I am finding that blogging about my fears seems to help dissipate them. I love this, and hope it continues. (I recommend some version of this to anyone reading: if you don’t have a blog, maybe post about some of your fears on Facebook, or tell them to friends. See if it helps!)
Case in point: Yesterday I wrote that I had a hard time getting myself out of the house in time to go to the nature park I had hoped to visit in West Linn. While that ended up turning out fine, because I chose to make a new plan and do some “hill work,” and enjoy beautiful views on Mt. Tabor instead… I am pleased to report that today, after my livestreaming concert ended at about 2:45, I got everything together in time to head out the door at 3:15, bound for the park. (Mary S. Young State Park, if you’re in the Portland area and want to visit yourself.)

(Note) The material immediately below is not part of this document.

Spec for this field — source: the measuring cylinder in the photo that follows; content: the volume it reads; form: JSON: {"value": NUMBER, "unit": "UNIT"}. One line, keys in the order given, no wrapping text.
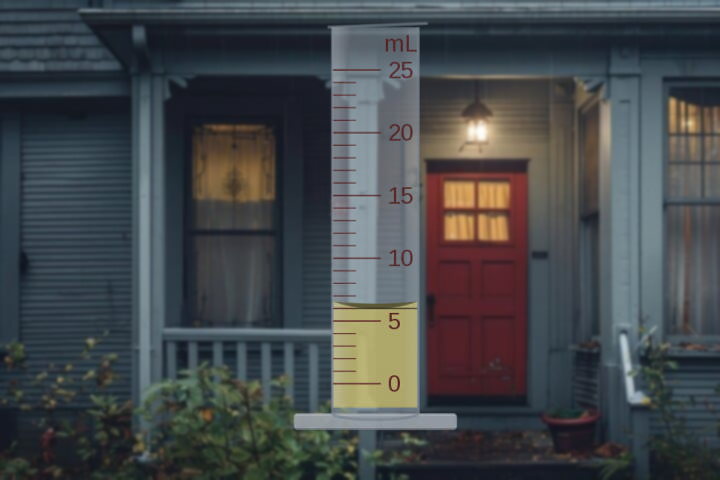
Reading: {"value": 6, "unit": "mL"}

I had a lovely ride, and found the park to be incredibly beautiful, with forested trails and river access. I decided to take a different route on the way back, so that I could do a bit more hill work and enjoy more beautiful views in the Tryon Creek Natural Area, as well as the River View Cemetery. The views and time spent in the perfect-temperature September evening were definitely worth it… but I did find myself facing another, now-familiar concern: How do people build up the stamina to handle all the distance and hills I will need to cover on my trip? How will I be able to do this? I estimate that I climbed less than 500’ on this trip today. I covered about 30 miles total in my loop. And I didn’t have any luggage or gear, except what I carried in my small backpack. On my nationwide journey, I expect to travel probably an average of 50 miles per day, and sometimes as much as 60. Elevation gains could reach 3000-4000’ on any given day. And I expect to have either a trailer with a suitcase, or possibly some version of packs rigged directly onto the front and rear of the bike. (I’ll figure out such logistics later, maybe next summer.)
How do people do this? It seems really challenging. I know people do it. How do they do it? I’m in decent shape, I think, and at 47, frankly I’m on the low end of the typical age for Brompton touring folks.
So… I guess if they can do it, so can I? I sure hope so. Maybe after a week or so of putting in the miles every day, I’ll just get used to it? All I can do is hope so, and continue to give myself local excursions to practice between now and then. Maybe next summer I can begin “training” in earnest, with more and longer trips, and carrying a load.